## Written task A:
Repeat the records word for word, from the first line down to the line that contains "orange star: rotated 6 degrees clockwise", with both ends included.

## Passage to read:
As to compositions, the pupils had to write one every so often, on a given topic. The first subject for Louis was “The Battle of Hastings.” He went at this dolefully, sought refuge in the encyclopedia, and in wabbly English produced a two-page essay weakly-hesitant and valueless; a mere task. He was marked low. The next subject was “A Winter Holiday in Boston.” Louis filled the air with snowflakes, merry bells, laughter, movement and cross movement, amusing episodes and accidents, all joyous, all lively. In simple boyish English, he made a hearty story of it, a word-picture; yes, the suggestion even of a prose poem, for it had structure. Within it was a dominant idea of winter that conveyed a sensation of color, of form. Louis was happy. He had hard work to confine himself to four pages. He was marked high. He was commended before the class. But the topics seldom fired him; as a rule they were academic, arid, artificial, having no relation to his life experiences, concerning which he might have said something worthwhile had he been given the chance. Another feature of the curriculum that went against the grain with Louis was the course in declamation, or “speaking pieces.” For Louis had a streak of bashfulness in his makeup, which, though invisible in his former street fights, came painfully into view when he must face the class and “speak out loud.” The ensuing torture of self-consciousness made him angry and rebellious. Besides, he had his opinions concerning various “pieces” and was not in the least backward in venturing them. He ridiculed the “Village Blacksmith” unmercifully.

His pet aversion was “Old Ironsides,” and it befell one day that he was to speak this very piece. As he approached the platform, he saw red; the class was invisible, no bashfulness now; teacher even, scarcely visible. His mind was made up; he mounted the platform, faced about; and in instant desperate acrimony, he shrieked: “Ay, tear her tattered ensign down!!!!!!” The class roared; teacher stopped him at once; sent him to his seat. She left the room. Louis boiled in his seat. In the hubbub he heard: “Now yer going to get it.” “Serves yer right.” “Yer made a fool of teacher.” “Serves yer right.” “Fatty’ll fix yer.” The teacher, Miss Blank, returning, stilled the storm, and said calmly: “Louis Sullivan, you are wanted in Mr. Wheelock’s office.” Mr. Wheelock, head master⁠—called “Fatty” for short⁠—was round, of middle height, kindly, with something of the cherub in his face. He wore a blond beard, had rather high color, merry blue eyes, a full forehead, sparsely covered with hair. He appeared not over thirty-five, had served in the army, and was judicial, considerate and human in his dealings.

## Stored dataset items:
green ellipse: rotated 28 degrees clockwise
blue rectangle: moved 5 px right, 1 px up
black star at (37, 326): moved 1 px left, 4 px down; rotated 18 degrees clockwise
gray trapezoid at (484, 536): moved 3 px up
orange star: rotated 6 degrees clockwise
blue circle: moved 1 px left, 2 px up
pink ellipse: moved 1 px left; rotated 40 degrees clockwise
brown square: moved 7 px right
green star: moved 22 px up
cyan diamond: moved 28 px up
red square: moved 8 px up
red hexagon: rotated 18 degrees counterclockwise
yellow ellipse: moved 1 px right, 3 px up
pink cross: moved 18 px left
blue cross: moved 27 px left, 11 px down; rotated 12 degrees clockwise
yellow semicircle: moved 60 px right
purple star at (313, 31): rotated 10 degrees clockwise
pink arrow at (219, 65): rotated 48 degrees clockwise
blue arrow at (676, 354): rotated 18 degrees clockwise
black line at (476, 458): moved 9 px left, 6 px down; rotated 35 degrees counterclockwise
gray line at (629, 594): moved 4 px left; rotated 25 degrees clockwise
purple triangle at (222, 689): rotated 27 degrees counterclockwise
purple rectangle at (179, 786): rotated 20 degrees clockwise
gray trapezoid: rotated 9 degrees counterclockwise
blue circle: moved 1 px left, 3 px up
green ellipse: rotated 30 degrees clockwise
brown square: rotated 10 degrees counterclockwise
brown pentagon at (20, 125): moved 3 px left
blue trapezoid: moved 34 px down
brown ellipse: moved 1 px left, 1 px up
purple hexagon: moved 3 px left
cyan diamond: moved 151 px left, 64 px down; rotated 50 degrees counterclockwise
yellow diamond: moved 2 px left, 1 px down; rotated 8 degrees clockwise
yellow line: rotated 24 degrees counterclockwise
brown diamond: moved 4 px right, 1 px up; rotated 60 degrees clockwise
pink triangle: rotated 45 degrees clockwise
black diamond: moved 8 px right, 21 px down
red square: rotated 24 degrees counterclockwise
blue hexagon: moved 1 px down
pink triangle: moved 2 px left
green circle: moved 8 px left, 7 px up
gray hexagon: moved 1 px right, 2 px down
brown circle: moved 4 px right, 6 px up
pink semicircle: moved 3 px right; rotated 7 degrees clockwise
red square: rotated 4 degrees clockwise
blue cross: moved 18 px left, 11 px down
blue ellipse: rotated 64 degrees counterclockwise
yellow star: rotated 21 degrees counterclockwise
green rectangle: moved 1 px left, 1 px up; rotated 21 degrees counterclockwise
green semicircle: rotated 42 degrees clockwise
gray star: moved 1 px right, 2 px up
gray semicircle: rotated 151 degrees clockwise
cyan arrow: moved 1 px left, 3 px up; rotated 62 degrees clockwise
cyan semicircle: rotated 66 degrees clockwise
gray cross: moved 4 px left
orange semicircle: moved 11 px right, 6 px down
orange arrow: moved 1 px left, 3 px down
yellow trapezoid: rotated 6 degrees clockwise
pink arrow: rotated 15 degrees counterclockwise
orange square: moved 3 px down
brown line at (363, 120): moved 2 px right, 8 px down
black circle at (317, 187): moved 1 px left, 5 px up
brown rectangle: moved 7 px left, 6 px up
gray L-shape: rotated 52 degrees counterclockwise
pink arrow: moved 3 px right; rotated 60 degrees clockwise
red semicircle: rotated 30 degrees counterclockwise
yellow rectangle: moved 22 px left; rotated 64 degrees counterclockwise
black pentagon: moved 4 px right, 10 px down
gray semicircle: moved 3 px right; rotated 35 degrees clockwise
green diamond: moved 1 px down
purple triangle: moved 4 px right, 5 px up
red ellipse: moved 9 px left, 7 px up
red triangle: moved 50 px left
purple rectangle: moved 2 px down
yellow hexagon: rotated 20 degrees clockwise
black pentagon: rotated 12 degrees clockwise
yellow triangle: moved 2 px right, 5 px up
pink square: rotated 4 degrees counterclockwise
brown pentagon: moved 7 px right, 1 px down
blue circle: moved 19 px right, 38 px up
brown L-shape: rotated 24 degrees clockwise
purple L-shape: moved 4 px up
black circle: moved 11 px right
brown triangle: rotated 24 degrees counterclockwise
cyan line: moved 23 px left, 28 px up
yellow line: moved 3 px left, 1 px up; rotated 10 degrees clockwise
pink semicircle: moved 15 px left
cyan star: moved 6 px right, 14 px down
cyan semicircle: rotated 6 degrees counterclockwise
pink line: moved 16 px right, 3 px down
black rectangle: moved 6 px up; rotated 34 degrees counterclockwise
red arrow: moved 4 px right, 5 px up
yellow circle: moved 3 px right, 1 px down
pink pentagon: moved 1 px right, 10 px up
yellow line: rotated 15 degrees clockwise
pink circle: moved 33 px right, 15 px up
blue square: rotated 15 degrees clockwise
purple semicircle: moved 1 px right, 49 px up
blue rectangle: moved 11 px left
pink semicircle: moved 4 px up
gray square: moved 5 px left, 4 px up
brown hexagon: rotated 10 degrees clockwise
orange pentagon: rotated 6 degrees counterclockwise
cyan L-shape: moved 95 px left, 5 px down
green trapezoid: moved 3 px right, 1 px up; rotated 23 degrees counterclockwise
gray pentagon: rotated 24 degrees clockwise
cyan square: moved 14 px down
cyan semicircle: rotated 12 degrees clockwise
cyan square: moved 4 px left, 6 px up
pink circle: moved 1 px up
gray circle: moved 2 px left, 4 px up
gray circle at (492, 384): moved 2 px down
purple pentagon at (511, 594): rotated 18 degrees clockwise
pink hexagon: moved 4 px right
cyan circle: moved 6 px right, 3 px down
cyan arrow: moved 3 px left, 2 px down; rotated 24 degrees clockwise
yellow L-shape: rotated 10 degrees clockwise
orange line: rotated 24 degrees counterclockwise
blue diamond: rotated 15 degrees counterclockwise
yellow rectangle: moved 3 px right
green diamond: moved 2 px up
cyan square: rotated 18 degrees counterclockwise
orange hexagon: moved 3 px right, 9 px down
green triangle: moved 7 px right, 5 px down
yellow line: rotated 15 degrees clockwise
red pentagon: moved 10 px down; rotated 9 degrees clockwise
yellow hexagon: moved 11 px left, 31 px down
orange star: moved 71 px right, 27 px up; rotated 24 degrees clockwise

## Written task B:
According to the passage about Louis's schooling, why did the course in declamation go against the grain with him? Answer in one to three sentences.

## Task response A:
green ellipse: rotated 28 degrees clockwise
blue rectangle: moved 5 px right, 1 px up
black star at (37, 326): moved 1 px left, 4 px down; rotated 18 degrees clockwise
gray trapezoid at (484, 536): moved 3 px up
orange star: rotated 6 degrees clockwise

## Task response B:
Louis had a streak of bashfulness that came painfully into view when he had to face the class and speak out loud. The self-consciousness this caused made him angry and rebellious. He also held opinions about various pieces and was not at all backward in voicing them.